*** Text provided Section Begins ***
Flooring sound transmittal is an upstairs, downstairs, and everywhere problem. Footfall, music, TV, play, and other noises carry down to the floor below. Likewise, sound from below migrates through ceilings to the floor above. Even within rooms, various elements such as the flooring, walls, and furniture either deaden sound or act as amplifiers that encourage the noise to bounce around.
There are a few floor sound barriers that will mitigate the problem. While none of them make the problem go away entirely, these solutions, ranging from between-floor insulation to foam underlayments, can go a long way toward toning down the noise.
Insulation Between Floors
To truly block sound, you need to separate surfaces. Any kind of continuous material acts as a type of acoustic bridge that effortlessly moves vibrations from one room to the next. Structurally separating surfaces is an extremely costly solution and is usually reserved for spaces like home recording studios. Short of that, placing a sound barrier in the open joist spaces between the floors is an effective way homeowners to slow the transmission of noise.
This is done is by removing the ceiling drywall and inserting anything from R-13 to R-20 fiberglass insulation in the joist space. Invariably, you need to work around obstacles, like electrical wires and recessed lights that extend into the ceiling. New ceiling drywall is installed, and for added sound absorption, the drywall can be hung on resilient metal channels that let the drywall move slightly to deaden vibrations. A second layer of drywall makes this kind of barrier even more effective because it adds mass to the ceiling.
Flooring underlayment is installed primarily to provide a smooth, even, and predictable surface for a new flooring installation. Underlayment can refer to a soft layer, such as foam or cork, placed on top of the subfloor before installation of the flooring. This type of underlayment is typically installed under carpet or laminate flooring. Alternatively, underlayment can be a thin, hard layer of cement board or plywood. This underlayment may be used under laminate flooring, ceramic or porcelain tile, solid hardwood, or engineered wood flooring. It is even possible to use both types of underlayment in conjunction with each other.
Soft flooring underlayments typically come in long rolls and are made of foam or cork. Any foam underlayment, regardless of its physical properties, usually will advertise that it is effective against blocking sound. While these claims may have some validity, it is important to distinguish between this type of underlayment and others that claim to be acoustic underlayments. Acoustic underlayments are very dense materials designed to deaden sound vibrations. One quick way to determine density is to look at a material's weight in relation to its size.
*** Text provided Section Ends ***
*** The data Section Begins ***
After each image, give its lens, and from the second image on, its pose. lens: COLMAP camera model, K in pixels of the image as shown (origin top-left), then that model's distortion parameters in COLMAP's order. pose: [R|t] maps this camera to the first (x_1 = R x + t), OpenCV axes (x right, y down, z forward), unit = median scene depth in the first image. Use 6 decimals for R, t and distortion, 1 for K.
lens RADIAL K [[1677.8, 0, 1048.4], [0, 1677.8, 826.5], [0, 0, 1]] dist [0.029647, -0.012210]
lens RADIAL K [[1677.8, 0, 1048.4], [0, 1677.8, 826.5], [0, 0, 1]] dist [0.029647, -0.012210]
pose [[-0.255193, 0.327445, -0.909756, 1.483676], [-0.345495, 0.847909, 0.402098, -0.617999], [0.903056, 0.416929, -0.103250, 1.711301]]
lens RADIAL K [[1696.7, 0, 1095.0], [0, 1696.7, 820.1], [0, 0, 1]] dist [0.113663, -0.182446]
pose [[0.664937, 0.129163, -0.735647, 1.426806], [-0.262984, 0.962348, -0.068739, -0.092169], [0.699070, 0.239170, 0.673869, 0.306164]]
*** The data Section Ends ***
Problem statement:
Reproduce the stretch of the flooring sound text from "There are a" through "transmission of noise.", keeping every word unchanged.

Task response:
There are a few floor sound barriers that will mitigate the problem. While none of them make the problem go away entirely, these solutions, ranging from between-floor insulation to foam underlayments, can go a long way toward toning down the noise.
Insulation Between Floors
To truly block sound, you need to separate surfaces. Any kind of continuous material acts as a type of acoustic bridge that effortlessly moves vibrations from one room to the next. Structurally separating surfaces is an extremely costly solution and is usually reserved for spaces like home recording studios. Short of that, placing a sound barrier in the open joist spaces between the floors is an effective way homeowners to slow the transmission of noise.